White House National Security spokesman John Kirby has said the United States is “actively engaging” with Israel following an Israeli settler attack on a Palestinian village in the occupied West Bank that is home to many Palestinian Americans.

During a news conference on Friday, Kirby said several US government officials had met with victims of the attack in Turmus Ayya, a village near Ramallah.

On Wednesday, residents said about 400 Israeli settlers had stormed the village and set cars, homes and vast tracts of farmland on fire before Israeli forces then descended upon the community.

At least one Palestinian, 27-year-old Omar Qattin, a father of two who worked as an electrician for the local municipality, was killed in the violence and several others were injured.

“We’ve certainly seen reports now of US citizens … having become victims of some of the violence, and we’re actively engaging with the government of Israel about that,” Kirby told reporters on Friday, without providing further detail.

The assault on Turmus Ayya came amid a string of similar settler attacks near Nablus, a city in the occupied West Bank, in an apparent response to Palestinian gunmen killing four Israeli settlers near the Eli settlement.

Palestinian and international human rights groups have long decried Israel’s failure or refusal to halt attacks by settlers in the occupied Palestinian territories.

And in recent months, they have accused key members of the Israeli government – including far-right National Security Minister Itamar Ben Gvir and Finance Minister Bezalel Smotrich – of condoning the violence.

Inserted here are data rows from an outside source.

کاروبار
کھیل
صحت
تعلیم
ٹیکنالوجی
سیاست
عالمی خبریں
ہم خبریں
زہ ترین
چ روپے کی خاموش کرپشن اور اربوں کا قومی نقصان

On Thursday, Tom Nides, the US ambassador to Israel, made an uncharacteristically firm call for Israel to take action to stem the attacks.

“We do not stand and watch settler violence,” Nides said during a meeting of Israeli and Palestinian youth in Tel Aviv, as reported by Israeli media.

“I’ve been very clear and very specific that we will not stand by, and we’re pushing the Israelis to take whatever action they need to take to stop those people,” he said. “At the same time, my heart breaks for the families that lost a loved one 48 hours ago. My heart breaks for all these families.”

Shift in tone, but action unlikely

The statements represent a shift in tone from the Biden administration, said Michael Omer-Man, director of research for Israel-Palestine at Democracy for the Arab World Now (DAWN), a US-based advocacy group.

But meaningful action from the US is less likely, he said, although targeted travel restrictions on Israeli settlers accused of violence could be on the table.

“I think the difference that we’re seeing here is that this administration, which is particularly averse to conflict with Israel, has designated Ben Gvir, Smotrich, and the sort of violent, aggressive, unapologetic settler movement as targets within the Israeli government that they are willing to criticise publicly,” Omer-Man told Al Jazeera.

“But if they’re not holding the broader Israeli government to account for that, then I don’t know what it’s worth,” he said. “The level of what [the US] is willing to do, the scope of what they’re willing to do, is so little, it’s hard to draw hope from that.”

Despite publicly opposing the expansion of illegal Israeli settlements, which eat into a future Palestinian state, the Biden administration remains a staunch defender of Israel.

The US has long hailed its “ironclad” relationship with the country, which receives about $3.8bn in unconditional aid from Washington annually.

Earlier this week, Israeli Prime Minister Benjamin Netanyahu announced his government had approved 1,000 new settler homes in Eli, calling the move a “response to terror”.

On Friday, Israeli National Security Minister Gvir, speaking at a settler outpost in Mount Sabih, called on the government to launch a widespread military campaign in the West Bank and to expand illegal settlements, according to Israeli media.

That came as the United Nations Human Rights Chief Volker Turk warned that violence in the West Bank “risks spiralling out of control” amid Israel’s use of heavy weaponry.

After Israeli forces stormed the Jenin refugee camp on Monday, Israel for the first time in 20 years used helicopter gunships in the occupied West Bank to attack the camp.

At least seven Palestinians, including children, were killed and 91 others were injured.

Turk said on Friday that the raid was a “major intensification of the use of weaponry more generally associated with the conduct of armed hostilities, rather than a law enforcement situation”.

Israel also conducted its first known targeted drone strike in the West Bank on Wednesday. The Israeli military said the drone had killed three Palestinian gunmen that opened fire at a checkpoint north of Jenin.